*Exercise brief:*
Quote the listing in full, exactly as given, minus any pictures.

*Source data:*
_ _ _ _ _

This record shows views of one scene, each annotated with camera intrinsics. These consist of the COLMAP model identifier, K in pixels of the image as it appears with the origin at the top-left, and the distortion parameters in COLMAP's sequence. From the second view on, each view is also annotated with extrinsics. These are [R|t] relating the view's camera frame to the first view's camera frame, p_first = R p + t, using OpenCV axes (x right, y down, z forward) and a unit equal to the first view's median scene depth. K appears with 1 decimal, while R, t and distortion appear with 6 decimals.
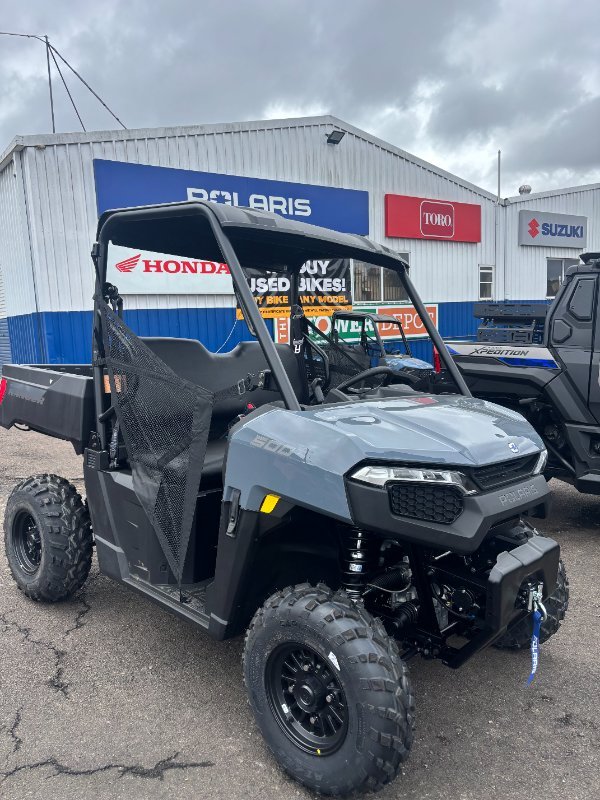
lens RADIAL K [[607.4, 0, 297.1], [0, 607.4, 407.3], [0, 0, 1]] dist [0.040888, -0.027505]
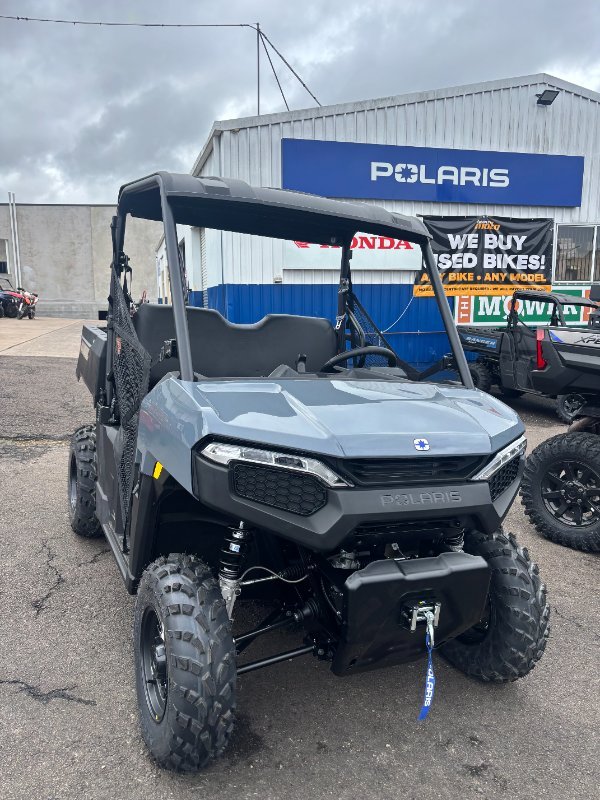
lens RADIAL K [[607.4, 0, 296.1], [0, 607.4, 399.6], [0, 0, 1]] dist [0.040888, -0.027505]
pose [[0.931359, 0.094032, -0.351750, 0.238937], [-0.085546, 0.995546, 0.039628, -0.008587], [0.353910, -0.006817, 0.935255, 0.059975]]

_ _ _ _ _

*Reply to the exercise:*
This record shows views of one scene, each annotated with camera intrinsics. These consist of the COLMAP model identifier, K in pixels of the image as it appears with the origin at the top-left, and the distortion parameters in COLMAP's sequence. From the second view on, each view is also annotated with extrinsics. These are [R|t] relating the view's camera frame to the first view's camera frame, p_first = R p + t, using OpenCV axes (x right, y down, z forward) and a unit equal to the first view's median scene depth. K appears with 1 decimal, while R, t and distortion appear with 6 decimals.
lens RADIAL K [[607.4, 0, 297.1], [0, 607.4, 407.3], [0, 0, 1]] dist [0.040888, -0.027505]
lens RADIAL K [[607.4, 0, 296.1], [0, 607.4, 399.6], [0, 0, 1]] dist [0.040888, -0.027505]
pose [[0.931359, 0.094032, -0.351750, 0.238937], [-0.085546, 0.995546, 0.039628, -0.008587], [0.353910, -0.006817, 0.935255, 0.059975]]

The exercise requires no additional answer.